Exercise requirements:
What follows is a set of records; give them all back exactly.

··· Source information

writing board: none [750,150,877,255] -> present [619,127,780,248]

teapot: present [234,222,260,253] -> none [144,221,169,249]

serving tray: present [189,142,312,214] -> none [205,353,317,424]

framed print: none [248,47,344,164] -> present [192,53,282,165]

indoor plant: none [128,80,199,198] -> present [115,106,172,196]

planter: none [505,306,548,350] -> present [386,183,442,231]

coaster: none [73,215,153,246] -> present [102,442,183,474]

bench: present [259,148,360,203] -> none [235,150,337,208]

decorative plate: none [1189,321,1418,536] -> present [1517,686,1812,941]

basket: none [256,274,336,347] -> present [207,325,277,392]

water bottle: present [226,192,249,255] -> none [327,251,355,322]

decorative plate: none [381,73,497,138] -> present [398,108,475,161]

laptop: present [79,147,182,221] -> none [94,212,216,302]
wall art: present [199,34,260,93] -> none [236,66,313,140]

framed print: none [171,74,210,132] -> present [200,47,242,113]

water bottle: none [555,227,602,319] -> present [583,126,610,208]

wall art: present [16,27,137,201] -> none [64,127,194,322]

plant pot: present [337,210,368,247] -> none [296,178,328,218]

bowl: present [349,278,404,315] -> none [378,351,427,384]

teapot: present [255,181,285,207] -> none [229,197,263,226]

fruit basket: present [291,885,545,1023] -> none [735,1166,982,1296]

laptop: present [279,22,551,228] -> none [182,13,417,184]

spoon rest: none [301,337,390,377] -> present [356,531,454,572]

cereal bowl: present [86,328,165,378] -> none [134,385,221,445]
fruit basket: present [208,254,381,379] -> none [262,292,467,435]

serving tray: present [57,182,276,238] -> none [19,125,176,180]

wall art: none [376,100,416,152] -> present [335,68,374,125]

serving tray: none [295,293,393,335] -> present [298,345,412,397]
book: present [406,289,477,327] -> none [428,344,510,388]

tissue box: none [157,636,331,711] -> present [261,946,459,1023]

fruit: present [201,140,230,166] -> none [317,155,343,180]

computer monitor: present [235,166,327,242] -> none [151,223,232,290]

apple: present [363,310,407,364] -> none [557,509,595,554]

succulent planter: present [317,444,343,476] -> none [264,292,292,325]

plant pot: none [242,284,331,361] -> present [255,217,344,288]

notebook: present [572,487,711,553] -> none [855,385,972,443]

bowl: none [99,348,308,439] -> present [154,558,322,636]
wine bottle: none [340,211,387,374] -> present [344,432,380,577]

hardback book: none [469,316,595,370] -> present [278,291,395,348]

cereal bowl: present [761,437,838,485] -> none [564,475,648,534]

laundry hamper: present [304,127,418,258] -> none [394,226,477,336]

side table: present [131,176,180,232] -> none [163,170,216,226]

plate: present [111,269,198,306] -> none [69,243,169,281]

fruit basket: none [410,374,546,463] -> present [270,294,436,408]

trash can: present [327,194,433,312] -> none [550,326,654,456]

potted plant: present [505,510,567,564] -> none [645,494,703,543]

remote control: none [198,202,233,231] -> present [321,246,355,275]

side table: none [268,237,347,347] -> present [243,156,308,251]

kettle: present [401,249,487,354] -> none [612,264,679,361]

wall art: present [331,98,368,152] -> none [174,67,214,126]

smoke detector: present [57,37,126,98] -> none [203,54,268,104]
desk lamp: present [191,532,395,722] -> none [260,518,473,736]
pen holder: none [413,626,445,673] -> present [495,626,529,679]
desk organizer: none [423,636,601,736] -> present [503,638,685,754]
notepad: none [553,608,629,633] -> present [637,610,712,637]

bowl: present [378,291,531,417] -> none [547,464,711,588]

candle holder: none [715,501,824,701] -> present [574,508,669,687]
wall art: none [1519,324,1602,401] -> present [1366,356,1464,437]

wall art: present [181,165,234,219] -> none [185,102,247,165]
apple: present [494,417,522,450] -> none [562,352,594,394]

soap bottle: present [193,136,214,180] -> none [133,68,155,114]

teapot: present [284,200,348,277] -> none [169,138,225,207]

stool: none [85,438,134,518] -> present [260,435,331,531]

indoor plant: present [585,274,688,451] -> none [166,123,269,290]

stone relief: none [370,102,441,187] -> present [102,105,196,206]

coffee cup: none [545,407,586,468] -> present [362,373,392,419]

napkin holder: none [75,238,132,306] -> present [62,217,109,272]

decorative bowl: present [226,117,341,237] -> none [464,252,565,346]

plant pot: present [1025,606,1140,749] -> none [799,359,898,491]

······

Response for this exercise:
writing board: none [750,150,877,255] -> present [619,127,780,248]

teapot: present [234,222,260,253] -> none [144,221,169,249]

serving tray: present [189,142,312,214] -> none [205,353,317,424]

framed print: none [248,47,344,164] -> present [192,53,282,165]

indoor plant: none [128,80,199,198] -> present [115,106,172,196]

planter: none [505,306,548,350] -> present [386,183,442,231]

coaster: none [73,215,153,246] -> present [102,442,183,474]

bench: present [259,148,360,203] -> none [235,150,337,208]

decorative plate: none [1189,321,1418,536] -> present [1517,686,1812,941]

basket: none [256,274,336,347] -> present [207,325,277,392]

water bottle: present [226,192,249,255] -> none [327,251,355,322]

decorative plate: none [381,73,497,138] -> present [398,108,475,161]

laptop: present [79,147,182,221] -> none [94,212,216,302]
wall art: present [199,34,260,93] -> none [236,66,313,140]

framed print: none [171,74,210,132] -> present [200,47,242,113]

water bottle: none [555,227,602,319] -> present [583,126,610,208]

wall art: present [16,27,137,201] -> none [64,127,194,322]

plant pot: present [337,210,368,247] -> none [296,178,328,218]

bowl: present [349,278,404,315] -> none [378,351,427,384]

teapot: present [255,181,285,207] -> none [229,197,263,226]

fruit basket: present [291,885,545,1023] -> none [735,1166,982,1296]

laptop: present [279,22,551,228] -> none [182,13,417,184]

spoon rest: none [301,337,390,377] -> present [356,531,454,572]

cereal bowl: present [86,328,165,378] -> none [134,385,221,445]
fruit basket: present [208,254,381,379] -> none [262,292,467,435]

serving tray: present [57,182,276,238] -> none [19,125,176,180]

wall art: none [376,100,416,152] -> present [335,68,374,125]

serving tray: none [295,293,393,335] -> present [298,345,412,397]
book: present [406,289,477,327] -> none [428,344,510,388]

tissue box: none [157,636,331,711] -> present [261,946,459,1023]

fruit: present [201,140,230,166] -> none [317,155,343,180]

computer monitor: present [235,166,327,242] -> none [151,223,232,290]

apple: present [363,310,407,364] -> none [557,509,595,554]

succulent planter: present [317,444,343,476] -> none [264,292,292,325]

plant pot: none [242,284,331,361] -> present [255,217,344,288]

notebook: present [572,487,711,553] -> none [855,385,972,443]

bowl: none [99,348,308,439] -> present [154,558,322,636]
wine bottle: none [340,211,387,374] -> present [344,432,380,577]

hardback book: none [469,316,595,370] -> present [278,291,395,348]

cereal bowl: present [761,437,838,485] -> none [564,475,648,534]

laundry hamper: present [304,127,418,258] -> none [394,226,477,336]

side table: present [131,176,180,232] -> none [163,170,216,226]

plate: present [111,269,198,306] -> none [69,243,169,281]

fruit basket: none [410,374,546,463] -> present [270,294,436,408]

trash can: present [327,194,433,312] -> none [550,326,654,456]

potted plant: present [505,510,567,564] -> none [645,494,703,543]

remote control: none [198,202,233,231] -> present [321,246,355,275]

side table: none [268,237,347,347] -> present [243,156,308,251]

kettle: present [401,249,487,354] -> none [612,264,679,361]

wall art: present [331,98,368,152] -> none [174,67,214,126]

smoke detector: present [57,37,126,98] -> none [203,54,268,104]
desk lamp: present [191,532,395,722] -> none [260,518,473,736]
pen holder: none [413,626,445,673] -> present [495,626,529,679]
desk organizer: none [423,636,601,736] -> present [503,638,685,754]
notepad: none [553,608,629,633] -> present [637,610,712,637]

bowl: present [378,291,531,417] -> none [547,464,711,588]

candle holder: none [715,501,824,701] -> present [574,508,669,687]
wall art: none [1519,324,1602,401] -> present [1366,356,1464,437]

wall art: present [181,165,234,219] -> none [185,102,247,165]
apple: present [494,417,522,450] -> none [562,352,594,394]

soap bottle: present [193,136,214,180] -> none [133,68,155,114]

teapot: present [284,200,348,277] -> none [169,138,225,207]

stool: none [85,438,134,518] -> present [260,435,331,531]

indoor plant: present [585,274,688,451] -> none [166,123,269,290]

stone relief: none [370,102,441,187] -> present [102,105,196,206]

coffee cup: none [545,407,586,468] -> present [362,373,392,419]

napkin holder: none [75,238,132,306] -> present [62,217,109,272]

decorative bowl: present [226,117,341,237] -> none [464,252,565,346]

plant pot: present [1025,606,1140,749] -> none [799,359,898,491]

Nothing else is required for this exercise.